**Required action A:**
In the rows below, retype word for word the lines from the one containing "and wall-mounted decor. These" through the one containing "Diamond Crystal Collection".

--

Windsor's CEO, Khalid Amin responded by filing the lawsuit just weeks before the 2014 provincial election, alleging Northrup's comments had cost the company money by driving away investors.

Northrup defended his comments when the suit was filed.

"I don't have any regrets about what I did there in that situation," Northrup told CBC News then.

"Apparently the other side … thinks I did something wrong, but I can go to bed at the end of the day with a clear head."

On Wednesday, Northrup's lawyers tried to persuade three judges of the Court of Appeal to overturn a November ruling by Justice Judy Clendening that concluded Windsor had not broken the law.

They said if the justices agreed, Northrup's 2011 comments were by definition true, and he could not be sued for defamation and the lawsuit should be dismissed.

Justice Marc Richard seemed to be open to the argument that Clendening's decision was flawed, suggesting it "doesn't stand up to scrutiny" unless Windsor's lawyers could prove otherwise.

Clendening's ruling in November found that a gas company like Windsor must get either a municipality's consent to testing if it's within the municipal boundary, or the province's permission if it's in the right-of-way of a provincial highway.

--

**Required action B:**
According to the lawsuit excerpt above, which judge issued the November ruling that concluded Windsor had not broken the law?

**Exercise material:**
--

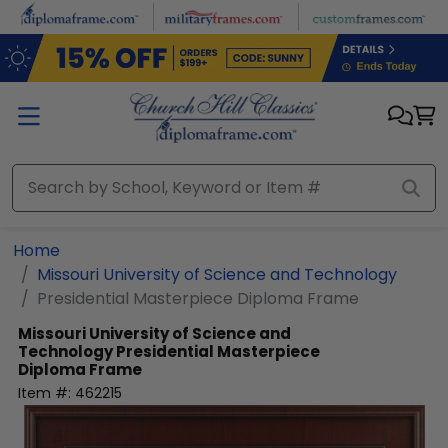
Skip to main content
Home
Missouri University of Science and Technology
Presidential Masterpiece Diploma Frame
Missouri University of Science and
Technology
Presidential Masterpiece
Diploma Frame
Item #:
462215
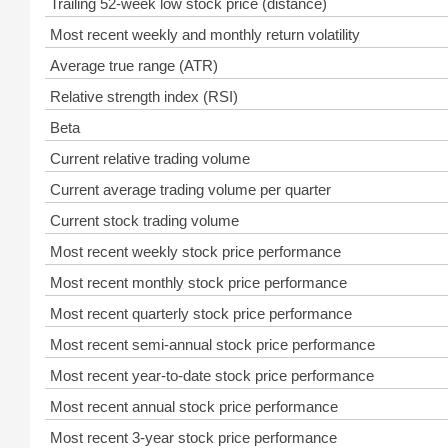
Trailing 52-week low stock price (distance)
Most recent weekly and monthly return volatility
Average true range (ATR)
Relative strength index (RSI)
Beta
Current relative trading volume
Current average trading volume per quarter
Current stock trading volume
Most recent weekly stock price performance
Most recent monthly stock price performance
Most recent quarterly stock price performance
Most recent semi-annual stock price performance
Most recent year-to-date stock price performance
Most recent annual stock price performance
Most recent 3-year stock price performance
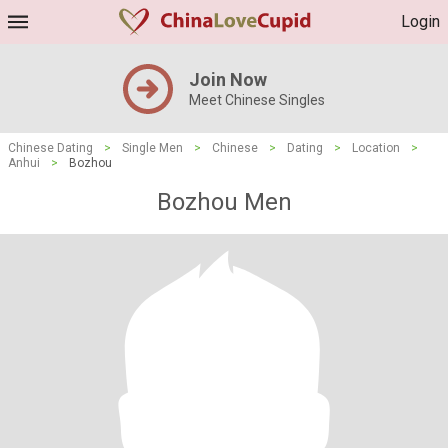
Login
Join Now
Meet Chinese Singles
Chinese Dating
>
Single Men
>
Chinese
>
Dating
>
Location
>
Anhui
>
Bozhou
Bozhou Men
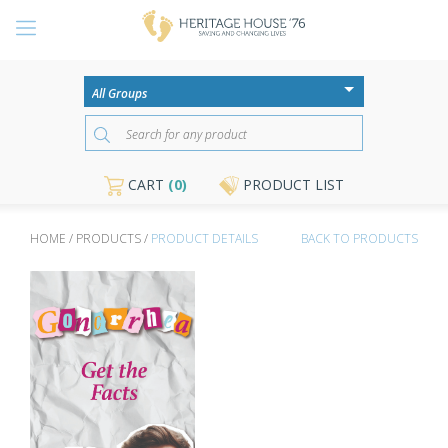
CART
(0)
PRODUCT LIST
HOME / PRODUCTS /
PRODUCT DETAILS
BACK TO PRODUCTS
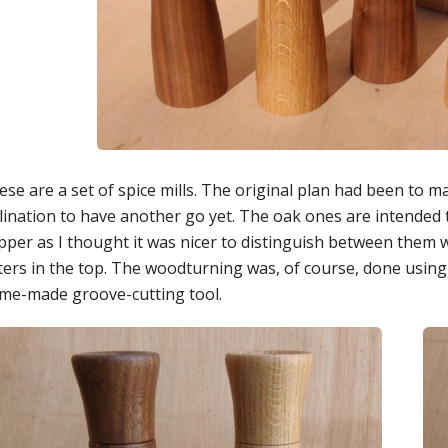
se are a set of spice mills. The original plan had been to m
clination to have another go yet. The oak ones are intended 
pper as I thought it was nicer to distinguish between them 
tters in the top. The woodturning was, of course, done usin
me-made groove-cutting tool.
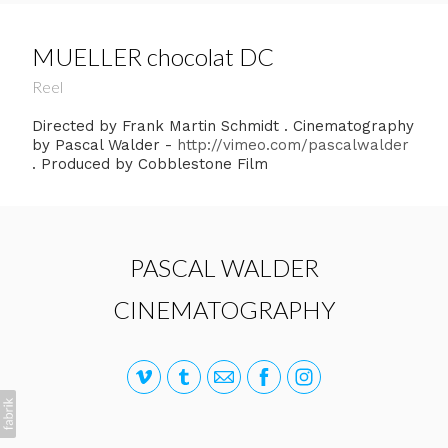
MUELLER chocolat DC
Reel
Directed by Frank Martin Schmidt . Cinematography
by Pascal Walder -
http://vimeo.com/pascalwalder
. Produced by Cobblestone Film
PASCAL WALDER
CINEMATOGRAPHY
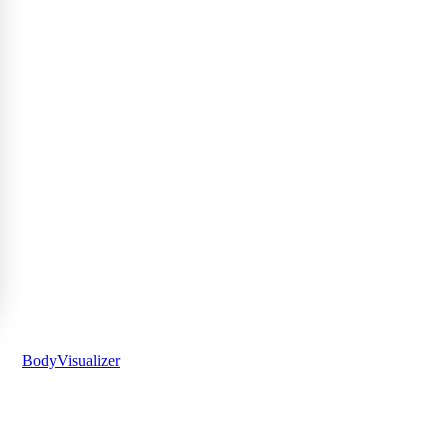
BodyVisualizer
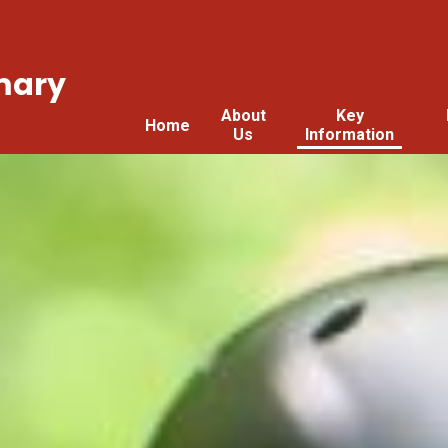
mary
About
Key
Home
Us
Information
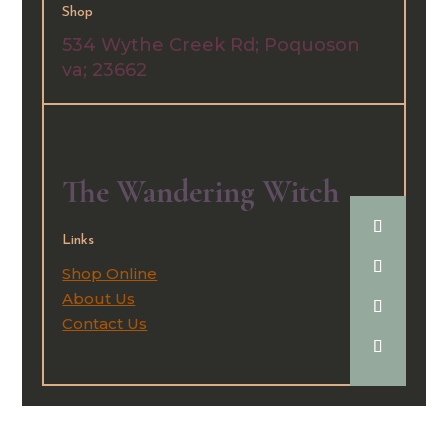
Shop
534 Wythe Creek Rd;
Poquoson
va; 23662
The Wandering Witch
Links
Shop Online
About Us
Contact Us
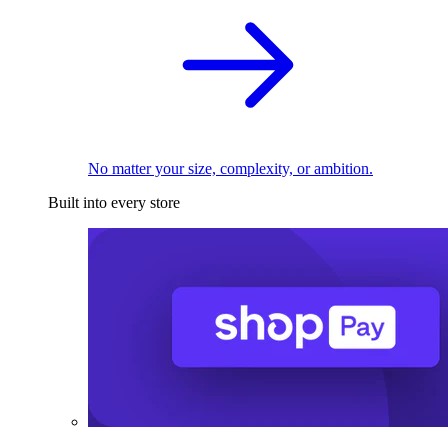
No matter your size, complexity, or ambition.
Built into every store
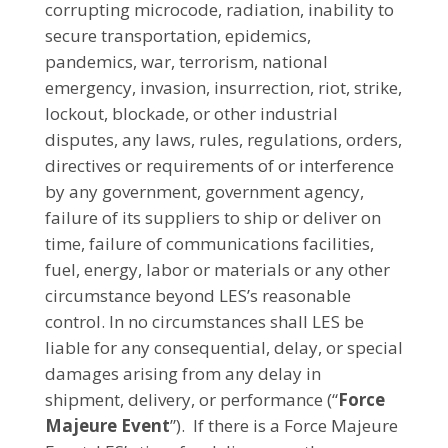
corrupting microcode, radiation, inability to
secure transportation, epidemics,
pandemics, war, terrorism, national
emergency, invasion, insurrection, riot, strike,
lockout, blockade, or other industrial
disputes, any laws, rules, regulations, orders,
directives or requirements of or interference
by any government, government agency,
failure of its suppliers to ship or deliver on
time, failure of communications facilities,
fuel, energy, labor or materials or any other
circumstance beyond LES’s reasonable
control. In no circumstances shall LES be
liable for any consequential, delay, or special
damages arising from any delay in
shipment, delivery, or performance (“
Force
Majeure Event
”). If there is a Force Majeure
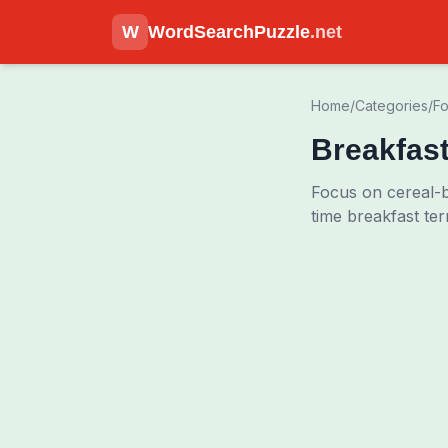
W
WordSearchPuzzle
.net
Home
/
Categories
/
Fo
Breakfas
Focus on cereal-bo
time breakfast te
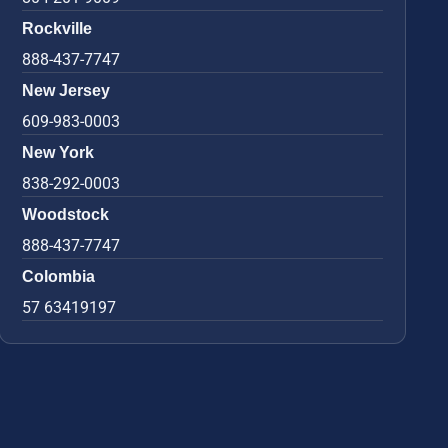
Rockville
888-437-7747
New Jersey
609-983-0003
New York
838-292-0003
Woodstock
888-437-7747
Colombia
57 63419197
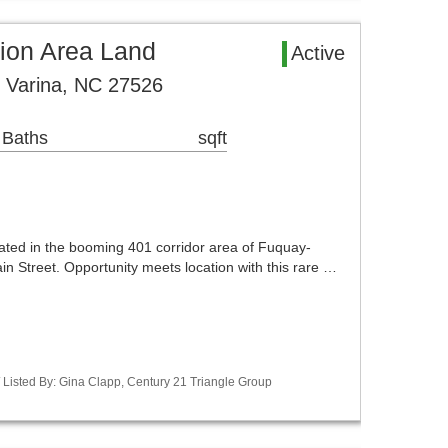
sion Area Land
Active
 Varina, NC 27526
 Baths
sqft
cated in the booming 401 corridor area of Fuquay-
Main Street. Opportunity meets location with this rare …
 Listed By: Gina Clapp, Century 21 Triangle Group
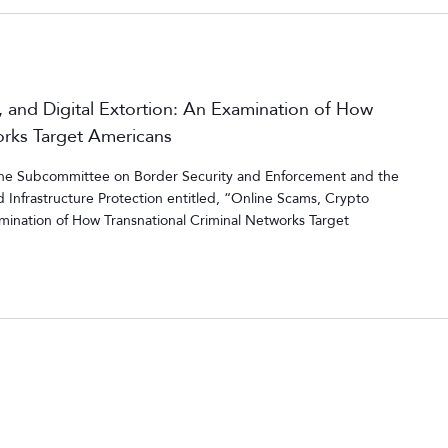
 and Digital Extortion: An Examination of How
orks Target Americans
 the Subcommittee on Border Security and Enforcement and the
Infrastructure Protection entitled, “Online Scams, Crypto
amination of How Transnational Criminal Networks Target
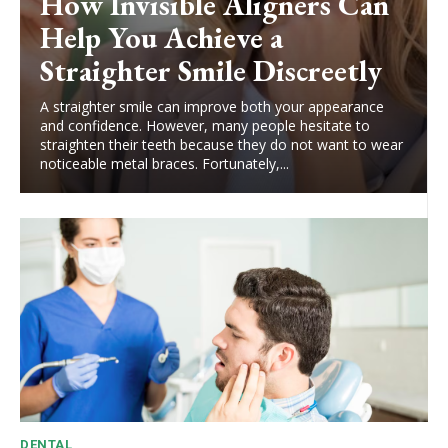
How Invisible Aligners Can
Help You Achieve a
Straighter Smile Discreetly
A straighter smile can improve both your appearance
and confidence. However, many people hesitate to
straighten their teeth because they do not want to wear
noticeable metal braces. Fortunately,...
DENTAL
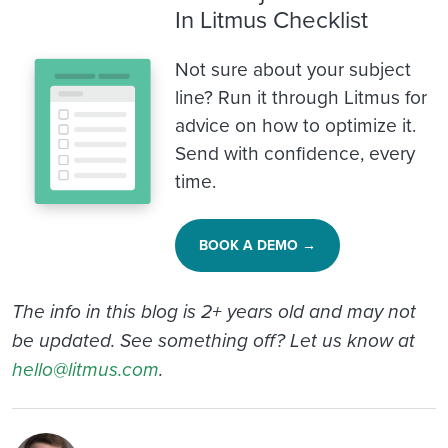
In Litmus Checklist
Not sure about your subject
line? Run it through Litmus for
advice on how to optimize it.
Send with confidence, every
time.
BOOK A DEMO →
The info in this blog is 2+ years old and may not
be updated. See something off? Let us know at
hello@litmus.com
.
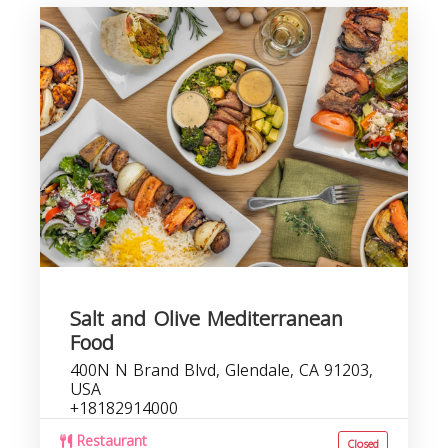
Salt and Olive Mediterranean
Food
400N N Brand Blvd, Glendale, CA 91203,
USA
+18182914000
Restaurant
Closed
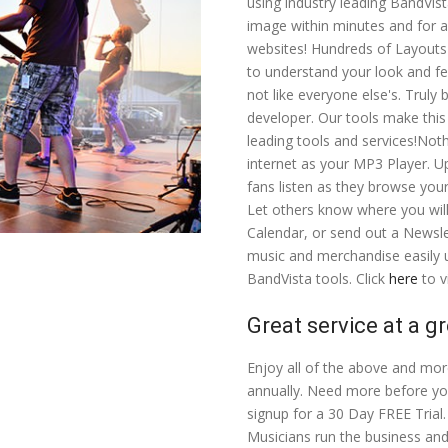
using industry leading BandVis
image within minutes and for a 
websites! Hundreds of Layouts
to understand your look and fe
not like everyone else's. Truly
developer. Our tools make this
leading tools and services!Not
internet as your MP3 Player. Up
fans listen as they browse you
Let others know where you wil
Calendar, or send out a Newsle
music and merchandise easily u
BandVista tools. Click
here
to v
Great service at a gr
Enjoy all of the above and mor
annually. Need more before yo
signup for a 30 Day FREE Trial. 
Musicians run the business and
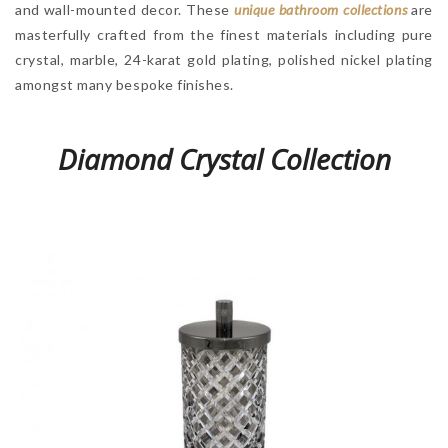
and wall-mounted decor. These
unique bathroom collections
are
masterfully crafted from the finest materials including pure
crystal, marble, 24-karat gold plating, polished nickel plating
amongst many bespoke finishes.
Diamond Crystal Collection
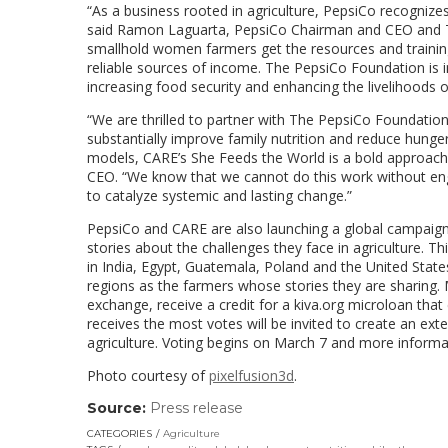
“As a business rooted in agriculture, PepsiCo recognizes
said
Ramon Laguarta
, PepsiCo Chairman and CEO and T
smallhold women farmers get the resources and training
reliable sources of income. The PepsiCo Foundation is inv
increasing food security and enhancing the livelihoods 
“We are thrilled to partner with The PepsiCo Foundati
substantially improve family nutrition and reduce hung
models, CARE’s She Feeds the World is a bold approach
CEO. “We know that we cannot do this work without enga
to catalyze systemic and lasting change.”
PepsiCo and CARE are also launching a global campaign 
stories about the challenges they face in agriculture. 
in
India
,
Egypt
,
Guatemala
,
Poland
and
the United State
regions as the farmers whose stories they are sharing. Me
exchange, receive a credit for a kiva.org microloan th
receives the most votes will be invited to create an ex
agriculture. Voting begins on
March 7
and more informat
Photo courtesy of
pixelfusion3d
.
Source:
Press release
(link
opens
CATEGORIES
Agriculture
in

--

**Exercise answer A:**
and wall-mounted decor. These
unique bathroom collections
are
masterfully crafted from the finest materials including pure
crystal, marble, 24-karat gold plating, polished nickel plating
amongst many bespoke finishes.
Diamond Crystal Collection

**Exercise answer B:**
Justice Judy Clendening.